→ WHAT THE EXERCISE ASKS
Retype, word for word, every line from the one holding "fx=533.3 fy=533.3 cx=639.5" through the one holding "State what is at (983, 488)." in the entries below, both included, and only those lines.

→ DATA EXTRACT
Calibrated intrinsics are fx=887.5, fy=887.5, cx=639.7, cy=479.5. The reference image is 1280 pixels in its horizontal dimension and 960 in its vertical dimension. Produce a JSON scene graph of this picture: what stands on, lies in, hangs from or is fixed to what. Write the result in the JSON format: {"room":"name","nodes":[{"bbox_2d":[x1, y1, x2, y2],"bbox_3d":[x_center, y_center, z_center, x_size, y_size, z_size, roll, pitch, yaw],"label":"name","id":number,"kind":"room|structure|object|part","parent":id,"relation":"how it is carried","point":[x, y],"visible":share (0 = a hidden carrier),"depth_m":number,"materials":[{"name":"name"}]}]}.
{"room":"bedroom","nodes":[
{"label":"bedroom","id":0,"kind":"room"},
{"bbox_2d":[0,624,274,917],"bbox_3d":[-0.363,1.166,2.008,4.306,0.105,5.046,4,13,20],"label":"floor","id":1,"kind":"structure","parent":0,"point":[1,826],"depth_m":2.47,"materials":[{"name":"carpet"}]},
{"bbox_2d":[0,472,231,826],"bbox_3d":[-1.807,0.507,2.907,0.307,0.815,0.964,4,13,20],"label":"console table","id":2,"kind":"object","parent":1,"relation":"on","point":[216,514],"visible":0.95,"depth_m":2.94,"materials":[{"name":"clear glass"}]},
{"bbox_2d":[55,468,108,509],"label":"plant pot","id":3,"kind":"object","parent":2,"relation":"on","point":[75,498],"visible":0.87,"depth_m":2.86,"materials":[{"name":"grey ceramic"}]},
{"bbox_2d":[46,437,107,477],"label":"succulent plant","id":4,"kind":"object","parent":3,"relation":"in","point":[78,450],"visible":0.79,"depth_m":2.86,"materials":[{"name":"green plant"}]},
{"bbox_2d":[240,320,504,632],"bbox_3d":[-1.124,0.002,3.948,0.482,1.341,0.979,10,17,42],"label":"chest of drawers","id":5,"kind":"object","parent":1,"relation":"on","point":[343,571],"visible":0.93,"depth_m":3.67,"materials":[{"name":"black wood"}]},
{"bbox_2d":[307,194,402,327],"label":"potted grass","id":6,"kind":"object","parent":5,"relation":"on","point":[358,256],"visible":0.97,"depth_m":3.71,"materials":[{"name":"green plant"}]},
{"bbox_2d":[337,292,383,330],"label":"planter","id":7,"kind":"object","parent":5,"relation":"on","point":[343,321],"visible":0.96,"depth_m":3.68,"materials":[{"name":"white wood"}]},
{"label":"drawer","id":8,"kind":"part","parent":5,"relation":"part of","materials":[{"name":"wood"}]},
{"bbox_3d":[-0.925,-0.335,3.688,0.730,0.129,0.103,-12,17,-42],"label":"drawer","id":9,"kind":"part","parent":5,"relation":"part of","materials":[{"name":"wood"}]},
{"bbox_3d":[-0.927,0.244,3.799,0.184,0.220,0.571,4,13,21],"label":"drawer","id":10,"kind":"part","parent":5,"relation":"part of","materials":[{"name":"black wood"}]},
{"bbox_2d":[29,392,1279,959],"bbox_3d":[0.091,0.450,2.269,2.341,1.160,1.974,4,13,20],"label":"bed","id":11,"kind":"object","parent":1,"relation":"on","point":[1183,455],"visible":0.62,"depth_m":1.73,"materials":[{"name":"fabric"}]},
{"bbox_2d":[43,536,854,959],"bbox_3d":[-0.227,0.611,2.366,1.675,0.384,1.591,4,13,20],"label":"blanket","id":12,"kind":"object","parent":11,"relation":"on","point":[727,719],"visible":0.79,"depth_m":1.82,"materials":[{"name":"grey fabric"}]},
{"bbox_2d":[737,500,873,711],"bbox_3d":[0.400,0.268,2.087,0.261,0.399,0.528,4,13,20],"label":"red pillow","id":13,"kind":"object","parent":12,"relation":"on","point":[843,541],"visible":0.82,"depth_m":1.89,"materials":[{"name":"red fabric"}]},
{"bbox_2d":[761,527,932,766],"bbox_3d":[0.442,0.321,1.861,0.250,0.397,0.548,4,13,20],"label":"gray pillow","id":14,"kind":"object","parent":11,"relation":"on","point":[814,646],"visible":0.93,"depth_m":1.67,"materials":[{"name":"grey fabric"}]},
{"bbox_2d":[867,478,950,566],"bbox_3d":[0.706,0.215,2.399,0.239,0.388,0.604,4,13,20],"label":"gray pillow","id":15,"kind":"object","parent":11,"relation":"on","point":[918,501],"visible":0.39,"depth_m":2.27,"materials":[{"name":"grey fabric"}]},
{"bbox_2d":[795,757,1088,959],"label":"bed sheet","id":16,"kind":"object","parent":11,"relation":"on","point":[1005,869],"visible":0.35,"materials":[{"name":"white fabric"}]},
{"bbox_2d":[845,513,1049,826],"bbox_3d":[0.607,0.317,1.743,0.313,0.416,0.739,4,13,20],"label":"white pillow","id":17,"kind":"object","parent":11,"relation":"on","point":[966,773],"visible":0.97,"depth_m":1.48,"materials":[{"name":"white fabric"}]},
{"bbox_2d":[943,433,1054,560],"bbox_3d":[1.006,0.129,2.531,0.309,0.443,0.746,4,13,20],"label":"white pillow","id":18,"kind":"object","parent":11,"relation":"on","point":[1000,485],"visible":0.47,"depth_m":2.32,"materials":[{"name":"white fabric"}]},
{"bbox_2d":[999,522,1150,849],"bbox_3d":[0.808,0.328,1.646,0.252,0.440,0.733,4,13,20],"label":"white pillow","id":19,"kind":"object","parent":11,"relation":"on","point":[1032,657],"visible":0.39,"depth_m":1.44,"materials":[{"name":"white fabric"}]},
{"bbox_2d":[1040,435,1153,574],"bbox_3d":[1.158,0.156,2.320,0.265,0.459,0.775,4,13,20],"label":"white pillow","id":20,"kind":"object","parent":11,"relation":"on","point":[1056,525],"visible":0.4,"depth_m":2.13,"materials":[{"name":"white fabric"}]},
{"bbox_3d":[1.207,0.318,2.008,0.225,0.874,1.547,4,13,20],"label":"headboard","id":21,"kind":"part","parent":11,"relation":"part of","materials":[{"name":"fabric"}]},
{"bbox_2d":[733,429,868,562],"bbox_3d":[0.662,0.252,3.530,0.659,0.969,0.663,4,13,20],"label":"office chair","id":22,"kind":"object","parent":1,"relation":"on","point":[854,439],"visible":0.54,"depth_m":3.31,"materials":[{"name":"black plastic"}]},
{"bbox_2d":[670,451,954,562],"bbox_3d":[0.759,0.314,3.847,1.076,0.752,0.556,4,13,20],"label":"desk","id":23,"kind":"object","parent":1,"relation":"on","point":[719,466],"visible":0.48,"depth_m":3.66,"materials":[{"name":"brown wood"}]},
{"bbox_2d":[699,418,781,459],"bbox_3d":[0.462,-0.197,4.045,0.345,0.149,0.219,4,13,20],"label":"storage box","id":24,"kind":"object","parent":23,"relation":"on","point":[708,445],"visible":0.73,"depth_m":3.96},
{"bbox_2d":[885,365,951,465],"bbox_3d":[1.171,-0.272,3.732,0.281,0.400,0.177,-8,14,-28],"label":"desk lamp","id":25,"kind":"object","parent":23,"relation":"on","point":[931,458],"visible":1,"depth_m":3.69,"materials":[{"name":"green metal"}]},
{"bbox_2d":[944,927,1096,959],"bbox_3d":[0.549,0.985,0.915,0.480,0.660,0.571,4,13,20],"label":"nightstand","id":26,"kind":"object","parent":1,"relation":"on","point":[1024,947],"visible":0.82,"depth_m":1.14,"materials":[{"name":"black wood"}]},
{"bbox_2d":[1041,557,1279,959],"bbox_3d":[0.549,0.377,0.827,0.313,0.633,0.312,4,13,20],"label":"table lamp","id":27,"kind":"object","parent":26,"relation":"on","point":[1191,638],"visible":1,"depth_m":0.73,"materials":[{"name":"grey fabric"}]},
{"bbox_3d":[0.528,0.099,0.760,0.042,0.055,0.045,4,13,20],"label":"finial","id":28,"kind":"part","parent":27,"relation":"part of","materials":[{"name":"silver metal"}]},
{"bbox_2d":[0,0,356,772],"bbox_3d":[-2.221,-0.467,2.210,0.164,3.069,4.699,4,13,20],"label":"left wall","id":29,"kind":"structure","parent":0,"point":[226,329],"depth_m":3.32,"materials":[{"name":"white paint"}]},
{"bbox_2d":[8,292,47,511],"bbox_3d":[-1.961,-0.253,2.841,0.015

* * *

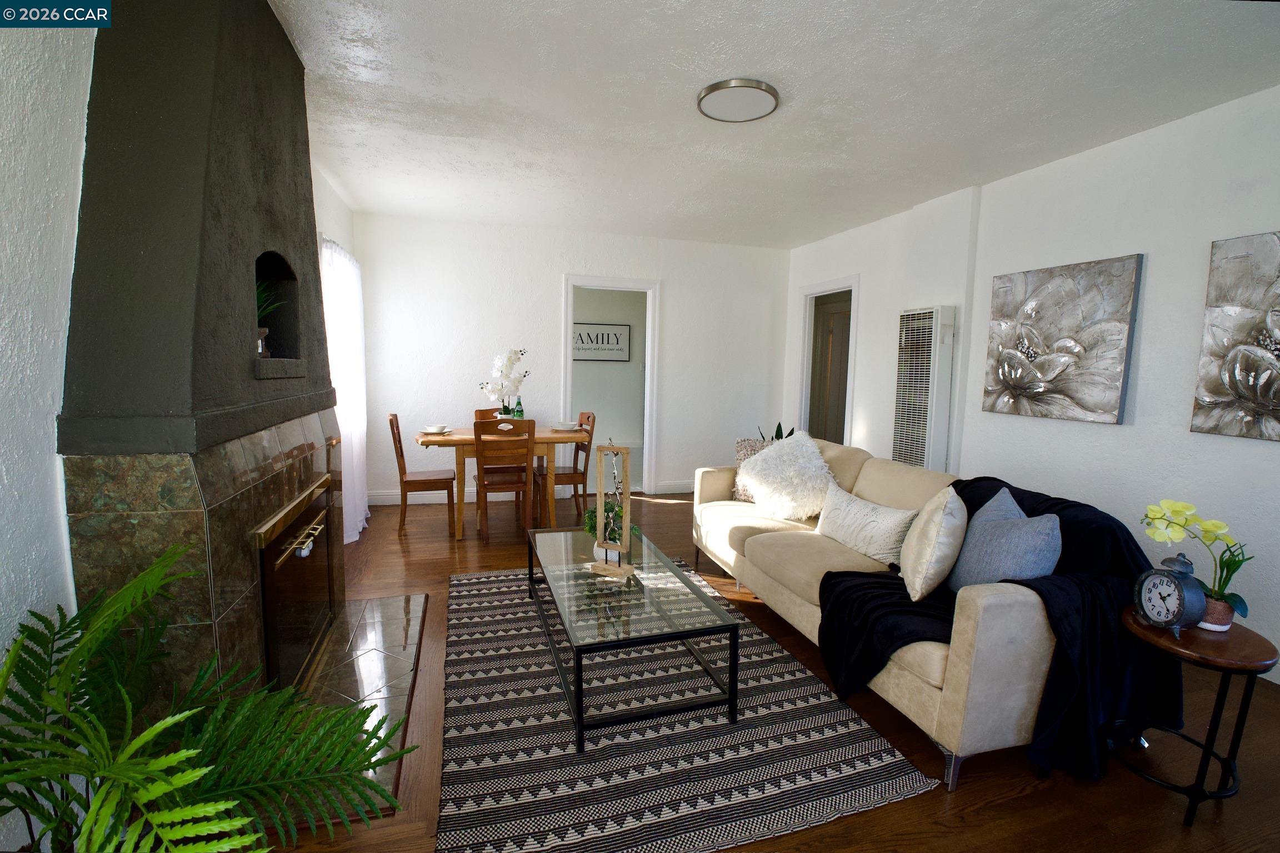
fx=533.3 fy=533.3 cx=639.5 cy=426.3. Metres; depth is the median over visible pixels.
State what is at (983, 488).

...

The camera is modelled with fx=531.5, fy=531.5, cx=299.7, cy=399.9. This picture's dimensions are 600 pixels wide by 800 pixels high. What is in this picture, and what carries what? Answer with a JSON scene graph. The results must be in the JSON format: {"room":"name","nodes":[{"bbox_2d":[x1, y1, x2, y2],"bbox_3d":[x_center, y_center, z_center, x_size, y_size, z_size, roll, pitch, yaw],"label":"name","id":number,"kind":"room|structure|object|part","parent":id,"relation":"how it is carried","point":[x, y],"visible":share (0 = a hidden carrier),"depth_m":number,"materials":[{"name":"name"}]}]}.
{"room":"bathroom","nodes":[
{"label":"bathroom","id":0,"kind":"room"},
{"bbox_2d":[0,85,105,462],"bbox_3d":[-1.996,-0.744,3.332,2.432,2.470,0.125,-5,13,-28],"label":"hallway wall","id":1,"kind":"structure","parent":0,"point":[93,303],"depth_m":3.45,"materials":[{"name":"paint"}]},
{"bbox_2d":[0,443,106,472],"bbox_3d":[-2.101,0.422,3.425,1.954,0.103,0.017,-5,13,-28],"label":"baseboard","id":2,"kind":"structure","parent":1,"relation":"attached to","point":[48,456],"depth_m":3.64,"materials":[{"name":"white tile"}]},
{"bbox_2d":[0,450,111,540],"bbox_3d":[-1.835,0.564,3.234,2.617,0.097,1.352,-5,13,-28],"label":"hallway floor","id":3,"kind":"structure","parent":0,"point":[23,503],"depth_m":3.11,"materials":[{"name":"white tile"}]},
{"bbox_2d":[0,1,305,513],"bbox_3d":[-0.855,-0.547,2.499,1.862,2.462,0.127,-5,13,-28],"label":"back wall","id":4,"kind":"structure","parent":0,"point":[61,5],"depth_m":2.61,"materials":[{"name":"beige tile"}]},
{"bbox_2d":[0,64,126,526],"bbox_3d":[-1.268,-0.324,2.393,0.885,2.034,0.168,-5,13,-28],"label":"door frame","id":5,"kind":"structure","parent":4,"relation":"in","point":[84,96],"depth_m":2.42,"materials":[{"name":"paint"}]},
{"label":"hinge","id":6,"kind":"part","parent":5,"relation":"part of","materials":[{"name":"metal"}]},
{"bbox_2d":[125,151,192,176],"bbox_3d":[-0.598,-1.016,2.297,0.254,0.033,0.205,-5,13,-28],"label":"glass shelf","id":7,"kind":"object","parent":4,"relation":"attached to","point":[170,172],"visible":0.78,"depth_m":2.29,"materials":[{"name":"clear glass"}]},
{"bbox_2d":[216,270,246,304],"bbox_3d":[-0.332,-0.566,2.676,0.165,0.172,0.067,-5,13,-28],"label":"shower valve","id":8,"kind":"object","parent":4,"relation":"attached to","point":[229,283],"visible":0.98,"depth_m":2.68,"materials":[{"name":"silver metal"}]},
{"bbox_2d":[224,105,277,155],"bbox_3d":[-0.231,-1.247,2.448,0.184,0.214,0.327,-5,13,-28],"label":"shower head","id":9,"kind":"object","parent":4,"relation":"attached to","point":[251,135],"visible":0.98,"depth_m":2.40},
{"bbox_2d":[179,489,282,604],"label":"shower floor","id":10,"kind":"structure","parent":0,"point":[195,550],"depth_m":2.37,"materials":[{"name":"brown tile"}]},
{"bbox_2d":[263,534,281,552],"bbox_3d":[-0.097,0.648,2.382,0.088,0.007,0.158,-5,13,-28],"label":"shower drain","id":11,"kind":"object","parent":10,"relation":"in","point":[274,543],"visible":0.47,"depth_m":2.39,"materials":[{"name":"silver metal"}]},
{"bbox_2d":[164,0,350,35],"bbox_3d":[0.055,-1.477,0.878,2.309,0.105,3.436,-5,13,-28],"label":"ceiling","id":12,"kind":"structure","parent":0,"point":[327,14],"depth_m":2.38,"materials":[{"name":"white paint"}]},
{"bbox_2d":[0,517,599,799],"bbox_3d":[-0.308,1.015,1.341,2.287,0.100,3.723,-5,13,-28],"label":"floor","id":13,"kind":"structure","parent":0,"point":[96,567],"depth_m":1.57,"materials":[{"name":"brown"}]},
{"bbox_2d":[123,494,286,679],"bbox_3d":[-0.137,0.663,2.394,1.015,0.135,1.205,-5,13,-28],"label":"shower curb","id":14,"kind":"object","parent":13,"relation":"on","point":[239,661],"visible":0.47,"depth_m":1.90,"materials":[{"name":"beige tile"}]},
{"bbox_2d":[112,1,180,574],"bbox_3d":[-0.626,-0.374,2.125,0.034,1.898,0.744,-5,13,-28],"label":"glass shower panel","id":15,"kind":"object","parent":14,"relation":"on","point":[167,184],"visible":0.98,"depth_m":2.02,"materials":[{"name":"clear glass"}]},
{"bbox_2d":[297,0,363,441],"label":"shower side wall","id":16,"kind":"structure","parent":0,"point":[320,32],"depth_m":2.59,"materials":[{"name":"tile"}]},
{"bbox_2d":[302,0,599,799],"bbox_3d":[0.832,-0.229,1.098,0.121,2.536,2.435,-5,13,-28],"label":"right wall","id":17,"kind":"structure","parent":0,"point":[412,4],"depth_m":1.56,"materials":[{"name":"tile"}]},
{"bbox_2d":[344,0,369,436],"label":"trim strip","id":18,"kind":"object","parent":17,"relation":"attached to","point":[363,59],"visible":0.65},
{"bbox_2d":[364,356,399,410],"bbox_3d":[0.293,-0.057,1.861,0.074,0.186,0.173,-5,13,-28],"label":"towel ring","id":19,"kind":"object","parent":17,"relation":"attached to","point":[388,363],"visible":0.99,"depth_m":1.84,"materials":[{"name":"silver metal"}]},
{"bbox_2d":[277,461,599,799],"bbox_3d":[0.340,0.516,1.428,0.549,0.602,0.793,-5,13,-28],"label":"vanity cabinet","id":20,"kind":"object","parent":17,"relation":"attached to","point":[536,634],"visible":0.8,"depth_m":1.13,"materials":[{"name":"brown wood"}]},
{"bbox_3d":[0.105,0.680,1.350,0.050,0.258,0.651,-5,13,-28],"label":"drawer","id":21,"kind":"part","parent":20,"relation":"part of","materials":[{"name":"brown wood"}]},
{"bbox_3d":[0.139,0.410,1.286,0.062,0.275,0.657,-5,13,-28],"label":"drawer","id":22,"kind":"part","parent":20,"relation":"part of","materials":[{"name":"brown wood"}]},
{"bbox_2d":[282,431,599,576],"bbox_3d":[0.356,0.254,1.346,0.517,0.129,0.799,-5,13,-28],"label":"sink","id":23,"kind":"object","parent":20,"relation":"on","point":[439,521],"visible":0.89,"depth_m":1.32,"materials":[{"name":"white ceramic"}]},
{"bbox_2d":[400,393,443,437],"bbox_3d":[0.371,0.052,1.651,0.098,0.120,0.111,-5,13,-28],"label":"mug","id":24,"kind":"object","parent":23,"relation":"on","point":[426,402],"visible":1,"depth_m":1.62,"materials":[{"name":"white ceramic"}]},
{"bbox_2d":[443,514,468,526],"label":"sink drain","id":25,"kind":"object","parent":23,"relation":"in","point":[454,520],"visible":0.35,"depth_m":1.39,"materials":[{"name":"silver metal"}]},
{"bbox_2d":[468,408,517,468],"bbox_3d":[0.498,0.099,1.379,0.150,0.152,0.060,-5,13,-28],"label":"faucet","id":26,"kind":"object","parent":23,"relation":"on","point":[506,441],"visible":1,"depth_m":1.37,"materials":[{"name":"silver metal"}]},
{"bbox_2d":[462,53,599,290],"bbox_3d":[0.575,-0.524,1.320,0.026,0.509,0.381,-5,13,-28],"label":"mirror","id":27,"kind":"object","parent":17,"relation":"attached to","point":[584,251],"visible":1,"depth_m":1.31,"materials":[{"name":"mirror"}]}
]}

→ PROBLEM SOLUTION
fx=533.3 fy=533.3 cx=639.5 cy=426.3. Metres; depth is the median over visible pixels.
State what is at (983, 488).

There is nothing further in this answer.